Das Wunder, das als Butterbrot anfing
Marc Driscoll von Mars Hill Church erzählt eine schöne Geschichte, angelehnt an die Speisung der 5000, die mein Herz bewegt hat…
Jesus fragt: wer kann etwas zu Essen beisteuern? Ein kleiner Junge kommt nach vorne und gibt Jesus sein angebissenes Butterbrot. Jesus bedankt sich, betet und segnet das Brot, teilt es und alle Menschen werden davon satt. Grandios, ein Wunder! Jemand fragt Wochen später den kleinen Jungen nach dem Geheimnis seines Erfolges, dass er mit Jesus ein so großes Wunder erlebt hat.

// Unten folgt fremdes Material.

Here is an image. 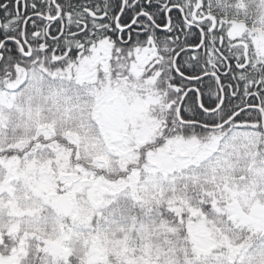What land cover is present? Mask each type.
<instances>
[{
	"label": "snow or ice",
	"instance_id": "6c2138e0",
	"mask_svg": "<svg viewBox=\"0 0 264 264\" xmlns=\"http://www.w3.org/2000/svg\"><path fill=\"white\" fill-rule=\"evenodd\" d=\"M0 264H264V0H0Z\"/></svg>",
	"mask_w": 264,
	"mask_h": 264
}]
</instances>
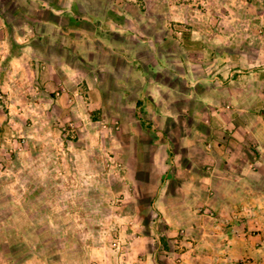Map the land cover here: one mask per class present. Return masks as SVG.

Der Junge zuckt mit den Schultern und antwortet: das Geheimnis ist in einem kurzen Satz zusammen zu fassen: ich habe einfach alles, was ich hatte, Jesus gegeben und auf ihn vertraut. Mehr nicht.

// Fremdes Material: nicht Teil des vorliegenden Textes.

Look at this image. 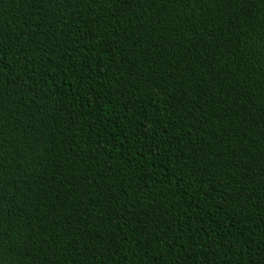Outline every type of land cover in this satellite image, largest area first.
Masks as SVG:
<instances>
[{
	"label": "trees",
	"instance_id": "obj_1",
	"mask_svg": "<svg viewBox=\"0 0 264 264\" xmlns=\"http://www.w3.org/2000/svg\"><path fill=\"white\" fill-rule=\"evenodd\" d=\"M0 264H264V0H0Z\"/></svg>",
	"mask_w": 264,
	"mask_h": 264
}]
</instances>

… und deswegen hat der Junge auch kein Buch darüber geschrieben und damit Millionen verdient. Dahinter steckt: es ist alles Gnade. Denn wer hat das Brot gemacht? Gott. Wer hat dem Jungen den Verstand gegeben? Gott. Der Junge hat in seinem Geist den kleinen Impuls Gottes verspürt und war gehorsam. Bereit sich zu blamieren, war seine Liebe größer, und er reichte sein Butterbrot … und daraus geschah ein Wunder.

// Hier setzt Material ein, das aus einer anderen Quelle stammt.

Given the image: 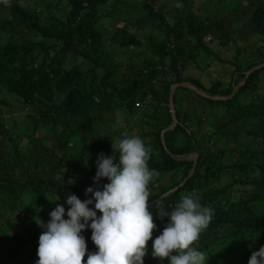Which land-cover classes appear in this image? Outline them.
<instances>
[{
    "label": "trees",
    "instance_id": "obj_1",
    "mask_svg": "<svg viewBox=\"0 0 264 264\" xmlns=\"http://www.w3.org/2000/svg\"><path fill=\"white\" fill-rule=\"evenodd\" d=\"M23 2L25 5L16 0L10 17L0 21V33L5 35V41H0V85L9 87L22 100L27 116L35 114L51 121L54 138L46 178L28 173L22 182L12 176L0 182V192L9 191L17 196L6 222H11L12 228L24 224L12 211L21 204L19 199L29 185H34L33 190L38 192L45 184L46 189L53 190L64 200L70 193L82 201L88 199L85 189L106 181L104 178L93 182L95 161L100 153L112 154L111 140L117 133V122L106 123V117L122 109L126 112L124 121L130 128L122 136L136 135L144 141L151 149L147 165L158 173L157 183L152 185L154 192L147 203L177 186L193 167L191 156L197 155L192 177L159 203L170 211L181 196L195 193L202 206L213 210L212 220L203 230L213 235V241L192 245L205 254V264H248L252 252L264 245V88L261 86L264 66L253 69L264 62V57L262 61L249 60L246 67L235 61L229 81L219 78L205 85L197 77H184L182 71L195 63L201 50L214 53L205 41L206 35L215 29L222 38L228 35L221 20L204 17L199 12L187 14L183 9L179 12L177 5L178 11L170 22L165 5L154 0ZM55 5L61 6L59 13L46 11ZM141 11H144L143 17L153 19L157 31L164 32L163 37L156 40L147 29L135 28L137 14ZM250 22L257 34L264 35V3L252 9ZM115 46L117 50L145 46L151 55L138 64L133 63L130 70L124 72L122 63L117 61ZM242 49L253 55L256 52L245 46ZM78 58L84 62L82 69L72 62ZM185 81L210 96L228 95L234 85L244 83L228 99H213L190 88H177L174 101L178 123L165 134L169 153L162 143V131L172 123L169 91L173 83ZM179 89L192 91L190 93L201 102L180 109L183 99L179 97ZM138 101L141 106H136ZM136 115L141 118L138 131L131 123ZM75 116L103 136L95 134L98 135L95 158L79 152L82 161L86 160V167L71 175L73 161L69 145L63 144L60 150L57 138L65 139L74 132L70 120ZM144 118L148 120L146 123ZM245 121H250L252 128L241 132ZM10 133L0 113V145L6 138L13 141ZM182 134L184 138L180 137ZM13 151L20 153L16 146ZM1 159L0 155V162ZM115 159L118 160V153ZM27 161L33 165L40 159ZM169 173L171 182L163 183ZM70 179L75 183H68ZM157 202L148 205V210L160 234L167 217L158 215ZM63 203L60 204L63 206ZM25 215L28 220L33 219L35 211ZM0 233V264H21L24 251L16 247L1 223ZM2 236L6 241H2ZM150 239L146 242V252L151 251ZM27 241L31 239L27 238L25 245ZM85 243L84 260L88 251H96L92 241ZM2 248L6 251L2 252ZM36 260L34 258L32 264ZM154 260L168 264L167 258Z\"/></svg>",
    "mask_w": 264,
    "mask_h": 264
},
{
    "label": "rangeland",
    "instance_id": "obj_2",
    "mask_svg": "<svg viewBox=\"0 0 264 264\" xmlns=\"http://www.w3.org/2000/svg\"><path fill=\"white\" fill-rule=\"evenodd\" d=\"M20 3L25 5L23 0H19ZM157 4H164L165 11L167 12L166 18L171 22L173 15L178 11L176 6L178 5L179 12L183 9L187 14L199 12L202 16L208 17L214 20H221L225 25L227 36L221 37V33L218 30H213L210 34L205 36V41L214 50V53L209 54L203 50L198 52V56L194 60V64H190L188 68L182 71L184 77H197L205 85H210L213 81L223 78L225 81L231 79V73L235 68L234 62L240 63L243 67L248 65V61H262L264 57V35L257 34L254 30L251 22L252 9L259 3H264V0H245L239 3L237 0H154ZM16 0H0V21H4L11 15L12 6ZM145 4V3H144ZM140 6L143 8V4ZM42 10L41 8H39ZM62 10L61 6H53L49 10V13H59ZM198 10V11H197ZM137 14L139 19L135 25V28L141 30L147 29L156 40L163 37L164 32L161 29L158 31L155 29V23L152 18L143 17L144 11ZM5 35L0 33V41L4 40ZM247 47L255 54H250L242 47ZM240 48V50H238ZM115 46L114 51L117 61L122 63V70L124 72L130 70L133 63L138 64L144 58L150 57L151 53L145 48L140 47H128L117 50ZM240 51V52H238ZM263 53V54H262ZM218 55V57L216 56ZM72 62L77 63L79 68H84V62L81 58L74 59ZM69 66L71 64H68ZM263 78L261 80V86L264 88V71L262 72ZM179 97L182 100L180 109L186 108L190 104H199L200 98L195 94H191L192 91H186L179 89ZM0 113H2L4 120L7 122V126L10 129V135L13 141L6 138L4 144L0 145V155L2 157L0 162V182H5L9 176L16 178L19 182L26 179L28 173L36 174L42 178H46L49 171V158L50 147L52 139L54 138V126L51 121L38 118L35 114L27 116L26 110L22 108V100L14 94L9 87L0 85ZM126 112L122 109L116 110L113 116L106 117V123L112 121L117 122V133L113 135L112 142H116L120 136L126 133L130 128L124 121ZM133 120V121H132ZM132 124L135 126L136 131L139 130L141 123L140 116L133 119ZM140 120V121H139ZM145 123L147 118L142 119ZM72 130L74 132L67 138H57L59 141V149L62 150L63 144L69 145V156L73 161V171L83 170L86 167V160L82 161V155L79 152L87 153L90 158H95L93 154L97 153L98 135L103 136L102 132L89 129L83 121L75 116L70 120ZM126 126V127H125ZM252 128L250 121H245L241 132H245L246 129ZM240 130V128H239ZM184 138L183 134L180 136ZM61 139V140H60ZM13 146L19 149V155L13 151ZM233 146V145H232ZM231 146V147H232ZM95 151V152H94ZM63 152V151H62ZM94 152V153H93ZM64 153V152H63ZM197 155H192L194 157ZM40 159L38 163L33 165L28 164V159ZM170 173L163 179V183H169ZM107 183V180L104 182ZM92 185L94 190L102 189V185ZM156 176L149 182L148 191L153 193L154 189L152 185H156ZM18 190L20 187L17 185ZM34 185H29L28 191L22 194L21 204L17 209L12 211V214L17 215L23 222V225H16L12 228L11 222H6L5 218L11 214V206L17 201V196L9 191L0 192V223L3 228H6L8 235L14 240L16 247L20 249L24 254L20 260L21 264H32L33 259H38L36 255L38 247V237L42 232V229L37 225L36 218L39 217L44 222L49 219V213L54 209L57 203H62L65 200L60 198L59 195L54 193L53 190L46 189V185L40 186L41 191H34ZM250 190V188H248ZM40 194V196H39ZM58 200L55 201L57 199ZM91 198V194H87ZM24 203V204H23ZM23 209L19 207L21 205ZM64 204V203H63ZM65 210L67 211V206ZM25 214H30L35 211L33 219H29ZM67 218V217H65ZM17 221V219H16ZM16 223V222H15ZM40 228V231L37 229ZM35 231V232H34ZM34 232V233H31ZM10 233V234H9ZM1 234V233H0ZM82 235L85 237V241H91V231L85 229L82 231ZM159 235V228L156 227L152 232L150 242ZM2 241H6L5 236H2ZM27 238L31 241H27V245L24 244ZM213 235L209 232L202 231L199 239L193 243V246H201L213 241ZM6 251L5 248L1 250ZM144 259V264H158L154 258L150 255L151 251L147 252ZM30 261V263H29ZM6 263V264H11Z\"/></svg>",
    "mask_w": 264,
    "mask_h": 264
},
{
    "label": "clouds",
    "instance_id": "obj_3",
    "mask_svg": "<svg viewBox=\"0 0 264 264\" xmlns=\"http://www.w3.org/2000/svg\"><path fill=\"white\" fill-rule=\"evenodd\" d=\"M111 148L112 154L100 153L95 161L93 182L106 178L102 189L86 188L91 198L83 201L70 193L64 201L67 211L57 203L47 222L36 218L42 232L35 264H144L146 242L157 227L148 210L147 186L158 173L149 169L151 149L139 136H121L111 141ZM157 207L167 222L152 240L150 255L161 261L167 258L168 264H205V254L192 245L208 227L213 210L202 206L195 193L181 196L170 211L159 201ZM85 229L91 230L96 247L87 252L86 260ZM248 264H264V245L252 252Z\"/></svg>",
    "mask_w": 264,
    "mask_h": 264
},
{
    "label": "water",
    "instance_id": "obj_4",
    "mask_svg": "<svg viewBox=\"0 0 264 264\" xmlns=\"http://www.w3.org/2000/svg\"><path fill=\"white\" fill-rule=\"evenodd\" d=\"M263 66H264V62L259 63L258 65L254 66L253 69H259V68H261ZM243 83H244V81L234 85L231 93L228 94V95L216 94V95H212V96L206 94L205 91L199 89L196 85H194L193 83H191L189 81L173 83L171 85L170 91H169V108H170V112H171V115H172V123L162 131V143H163L165 149L167 150V152L170 153V150L168 149V147L166 145L165 134H166V132L168 130L173 129L178 123V118H177V114H176V110H175V101H174L175 92H176L177 88H179V87L190 88V89H193L196 92L202 94L203 96H208V97H211L213 99H228V98H232L237 93V91L239 90V88L242 86ZM171 155H173V154L171 153ZM191 159L194 161V163H193V167H192L191 171L189 172V174L177 186H175L174 188L170 189L165 194L161 195L160 197L156 198L155 200L148 202L147 205L156 203L160 199H163L169 193H171V192L177 190L178 188H180L181 186H183L188 181V179L190 177H192V175H193V173L195 171V168H196L197 156L191 157Z\"/></svg>",
    "mask_w": 264,
    "mask_h": 264
},
{
    "label": "built area",
    "instance_id": "obj_5",
    "mask_svg": "<svg viewBox=\"0 0 264 264\" xmlns=\"http://www.w3.org/2000/svg\"><path fill=\"white\" fill-rule=\"evenodd\" d=\"M141 105H142V104H141L140 101L136 102V106H141Z\"/></svg>",
    "mask_w": 264,
    "mask_h": 264
}]
</instances>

Das Einfache tun. Dem Impuls des Geistes folgen. Einfach gehorsam sein. Damit rechnen, dass Gott aus den kleinsten Dingen ein Wunder machen kann (z.B. aus Glauben so winzig wie Senfkörner). Wer immer nur auf das Große starrt, wird das Wunder nicht erleben. Dort, im Kleinen beginnt es. Wie damals, beim kleinen Mönch Luther. Du machst den Unterschied. Wenn du beginnst, im Kleinen Jesus alles zu geben und ihm zu vertrauen.